CarePoint Health would respond to the following needs:
- A growing and diverse population with changing health and social needs across the community
- Health issues around poverty, refugee and new immigrants, cultural and language diversity, mobility issues, lack of social supports, and limited education
- A lack of team-based health services available in Mississauga to address the needs of more complex patients
The following research themes emerged, which informed our recommendations:
You need to be privileged enough to know how to access care. You need to be educated and well cared for, having family...
Healthcare Provider
Research Themes
Building the Culture
The need to align the team around a vision of holistic health, interdisciplinary collaboration and understanding. Facilitating an environment in which patients are respected as equal team members.
Developing the Service
The need to create clear roles, responsibilities and protocols to support the unique workflows at the integrated care centres. Providing the tools and methods needed to manage complexity and adapt to changing needs of complex patients over time.
Enabling Access
The need to focus on the integration of digital resources across providers in order to: allow two-way, on-demand access to data, enable common patient records, support collaboration, and targeted educational resources.
Synthesis
Needs and opportunities that emerged from the research that were tied to technology solutions were clustered around 6 major categories: case management, appointment management, patient record (EMR), patient portal, real-time data, and general resources.

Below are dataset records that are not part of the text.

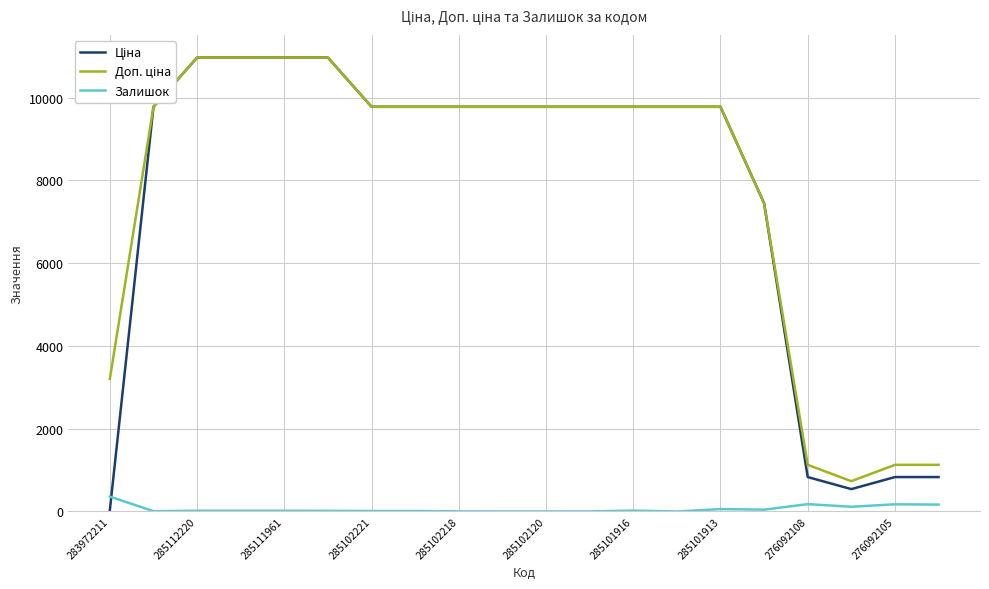

What is the maximum value shown in the chart?

10964.4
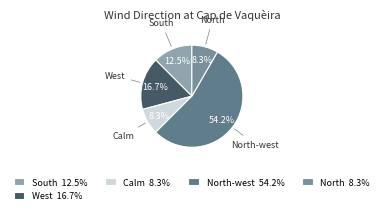

Does any single category account for the majority?

Yes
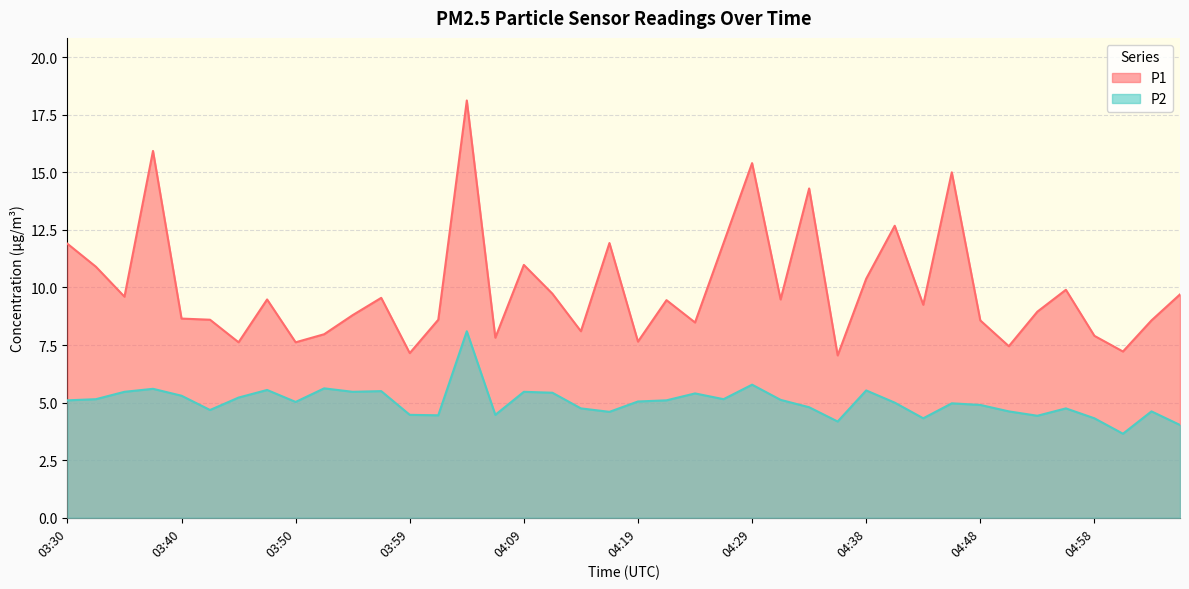

In P1, how many points are higher than both neighbors (excluding endpoints)?

12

The findings from our work were consolidated into a chronological service flow, constructing the patient and provider experience throughout the CarePoint Health service. Each of the major phases of care were considered and broken down into detailed steps. Their needs at each step were synthesized from our consultations with local patients, families, providers, and system stakeholders.
What tools are there to help me? And is there anyone there to guide me?
Healthcare Provider
Outcomes
The LHIN was provided with: an overview of the core priorities of their future users groups; a timeline of the service, showing the needs of patients and providers at each moment in the journey; and a set of detailed requirements for technology to support their procurement process. These insights allowed them to move forward in developing their centres with confidence.
We facilitated two large co-design workshops with over 70 local patients and providers.